Прежде всего, для этого надо безоговорочно в него, правительство, верить. Здесь и проходит тектонический разлом, отделяющий правую Америку от левой. Республиканцы, такие как Рональд Рейган, видели в правительстве бесспорное зло и требовали «заморить гадину». Демократы, вроде Билла Клинтона, считали, что правительство не безнадежно, если у власти — они. Практикуя оба подхода попеременно, страна движется галсами, но все-таки вперед.
Сегодня этот шаткий и валкий поход радикалы обещают заменить левым блицкригом. Они рисуют светлое будущее для угнетенных, которых надо поставить на пьедестал для расовых, сексуальных и гендерных меньшинств. Так они рассчитывают создать коалицию жертв, способную привести к победе политиков с дерзкой программой. Она обещает установить гармонию между больными и здоровыми (с помощью государственной медицины), между экологией и экономикой (с помощью отказа от ископаемого топлива), между умными и глупыми (с помощью бесплатного высшего образования), между белыми и черными (с помощью репараций потомкам рабов), между бедными и богатыми (с помощью беззастенчивых налогов), между работящими и безработными (с помощью базового дохода для тех, кто не может или не хочет трудиться).
Каждый из этих проектов напоминает мне поворот рек и пятилетку в четыре года — уже тем, что ни в один я не верю. Левые либо не умеют, либо не хотят считать. Когда их спрашивают, почему цифры никак не складываются в правильный результат, они говорят, что оперируют другой математикой. Путая миллиарды с триллионами, они не могут объяснить, откуда возьмутся деньги. Даже если их отнять у богатых, на столь грандиозные проекты все равно не хватит.
В этом, собственно, все дело. Левый марш воодушевляет жажда справедливости. Сильнее голода и секса она раздирает душу, пытая ее картинами невыносимого богатства и возмутительного неравенства. Борьба с ним приводит к одному и тому же: если нельзя сделать бедных богатыми, то можно богатых разжаловать в бедные. Этот процесс и называют социализмом те, кто его боятся.
— Социализм, — сказала Маргарет Тэтчер, когда возглавила разоренную прежним правительством Англию, — никогда не работает, потому что рано или поздно кончаются чужие деньги.
Искусство вражды
Я живу под собою не чуя страны, причем — ни той, ни этой, и дешево мне это не обходится.
Нельзя сказать, что раньше я жил совсем без врагов, но они возникали не на политической, а на другой, скажем, литературной или кулинарной почве.
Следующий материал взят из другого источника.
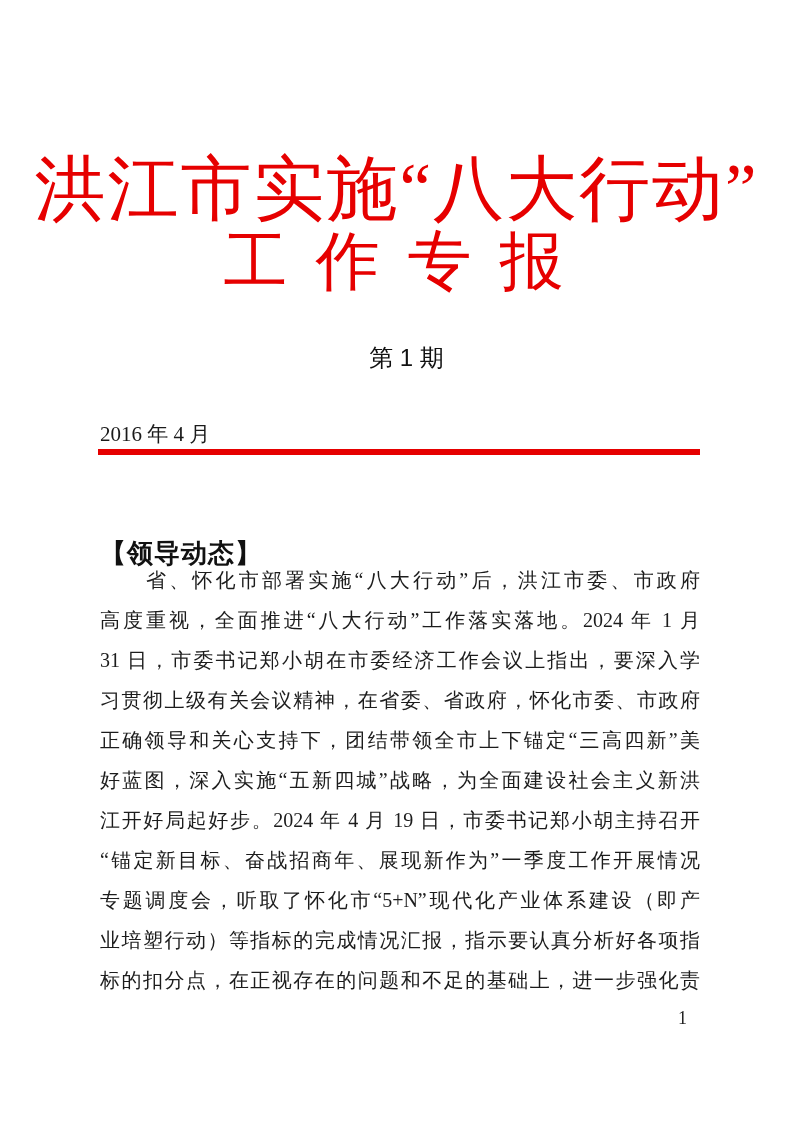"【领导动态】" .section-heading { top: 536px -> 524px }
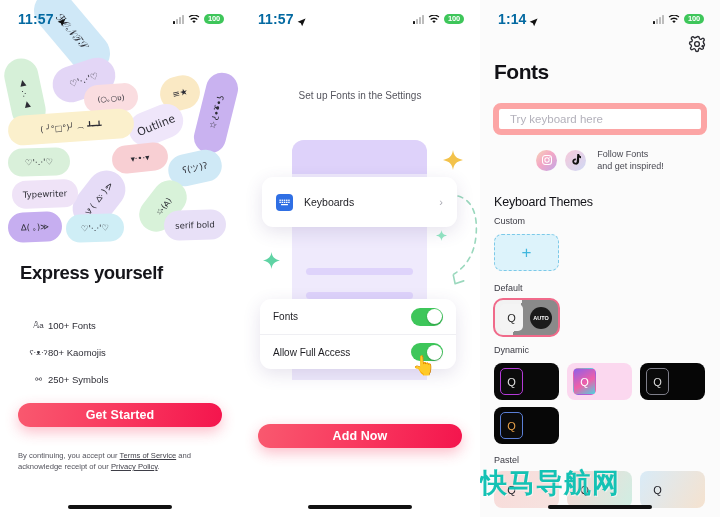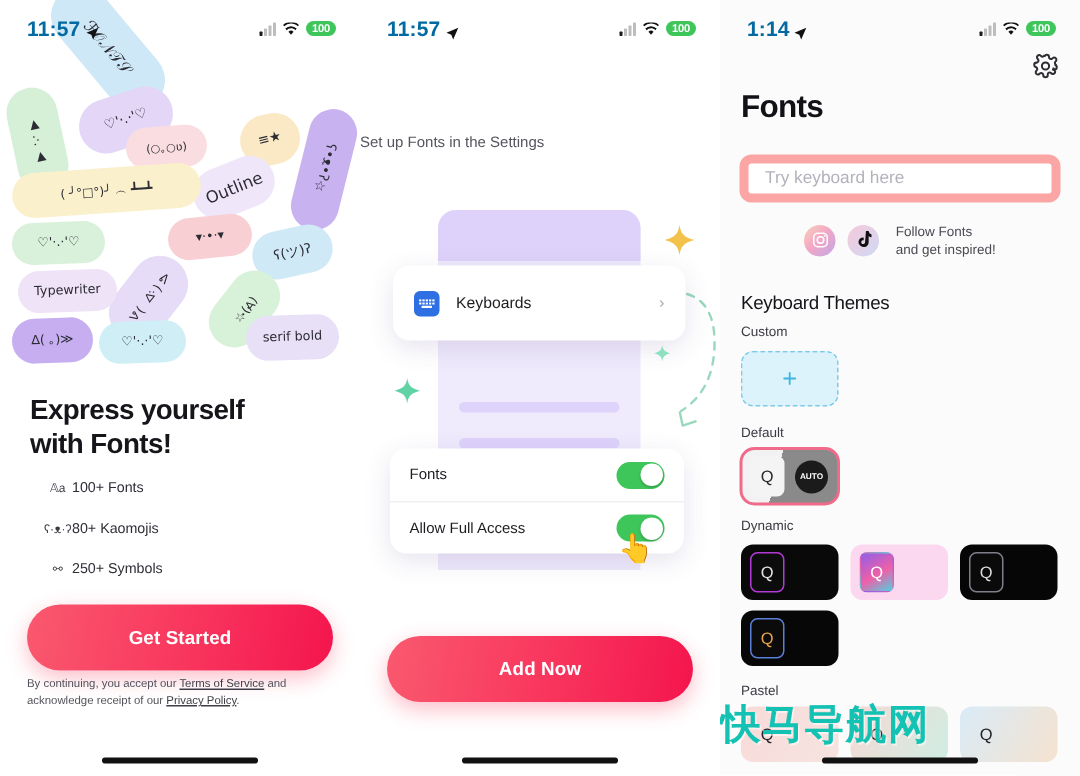"Set up Fonts in the" .mid-sub { text-align: left -> center }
Помню скандальное обсуждение в эмигрантской прессе, позволительно ли класть в бульон репу. В другой раз, когда я еще был молодым и зубастым критиком, одна писательница горячо поблагодарила меня.
— За что, — удивился я, — я же про вас не писал?
— Вот за это и спасибо.
Тогда, впрочем, линия фронта находилась автоматически и интуитивно. Сперва противники выстраивались по поколениям. Первая, бежавшая от Ленина, волна эмиграции презирала третью, удравшую от застоя. В этой вражде не было ничего ни рационального, ни идейного. По внешнюю сторону советской границы никто не одобрял то, что творилось внутри нее. Все три волны эмиграции одинаково ненавидели коммунизм. Разногласия начинались этажом выше, определялись эстетикой и связывались с насущными вопросами: можно ли говорить «пока», когда один сударь прощается с другим, существует ли словесность после Бунина и зачем Бродский пишет стихи, которые все равно никому не понятны.